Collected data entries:
※
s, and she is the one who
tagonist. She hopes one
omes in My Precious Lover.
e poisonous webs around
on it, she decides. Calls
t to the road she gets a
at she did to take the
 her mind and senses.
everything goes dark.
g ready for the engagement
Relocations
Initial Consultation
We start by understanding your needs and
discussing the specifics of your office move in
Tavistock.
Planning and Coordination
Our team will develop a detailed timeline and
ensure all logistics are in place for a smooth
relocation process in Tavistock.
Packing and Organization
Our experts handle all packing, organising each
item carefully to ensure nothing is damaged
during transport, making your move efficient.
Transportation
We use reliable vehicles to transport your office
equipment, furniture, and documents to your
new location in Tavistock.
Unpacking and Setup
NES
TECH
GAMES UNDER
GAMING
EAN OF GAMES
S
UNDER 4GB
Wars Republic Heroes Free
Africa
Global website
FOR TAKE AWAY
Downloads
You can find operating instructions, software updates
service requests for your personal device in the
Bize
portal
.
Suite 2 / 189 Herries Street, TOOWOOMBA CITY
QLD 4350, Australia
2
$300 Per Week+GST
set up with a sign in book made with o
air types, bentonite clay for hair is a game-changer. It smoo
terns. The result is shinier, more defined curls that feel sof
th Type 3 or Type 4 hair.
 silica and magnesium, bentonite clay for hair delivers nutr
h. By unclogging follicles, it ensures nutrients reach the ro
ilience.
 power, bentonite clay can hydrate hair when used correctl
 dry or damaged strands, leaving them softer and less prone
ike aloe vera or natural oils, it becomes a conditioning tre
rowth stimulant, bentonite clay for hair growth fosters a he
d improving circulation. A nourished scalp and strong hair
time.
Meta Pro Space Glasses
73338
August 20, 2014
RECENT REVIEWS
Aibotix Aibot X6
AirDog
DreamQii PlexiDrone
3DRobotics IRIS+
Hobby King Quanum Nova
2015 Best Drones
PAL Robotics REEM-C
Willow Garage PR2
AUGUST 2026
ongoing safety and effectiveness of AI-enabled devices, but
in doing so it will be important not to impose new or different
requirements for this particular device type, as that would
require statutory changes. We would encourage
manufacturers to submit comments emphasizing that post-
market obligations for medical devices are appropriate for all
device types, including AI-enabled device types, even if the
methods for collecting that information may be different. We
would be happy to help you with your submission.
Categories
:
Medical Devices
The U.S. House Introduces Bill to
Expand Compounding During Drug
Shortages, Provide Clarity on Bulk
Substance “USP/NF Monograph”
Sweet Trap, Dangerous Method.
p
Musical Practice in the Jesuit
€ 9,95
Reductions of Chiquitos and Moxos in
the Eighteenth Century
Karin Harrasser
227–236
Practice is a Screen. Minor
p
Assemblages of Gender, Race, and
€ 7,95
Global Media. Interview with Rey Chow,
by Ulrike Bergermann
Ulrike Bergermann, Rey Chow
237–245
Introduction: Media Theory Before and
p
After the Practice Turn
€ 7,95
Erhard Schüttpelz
※
### [About this task]
Copy out, word for word, every line from the start of the entries down to and including the line with "ensure all logistics".

### [Exercise result]
s, and she is the one who
tagonist. She hopes one
omes in My Precious Lover.
e poisonous webs around
on it, she decides. Calls
t to the road she gets a
at she did to take the
 her mind and senses.
everything goes dark.
g ready for the engagement
Relocations
Initial Consultation
We start by understanding your needs and
discussing the specifics of your office move in
Tavistock.
Planning and Coordination
Our team will develop a detailed timeline and
ensure all logistics are in place for a smooth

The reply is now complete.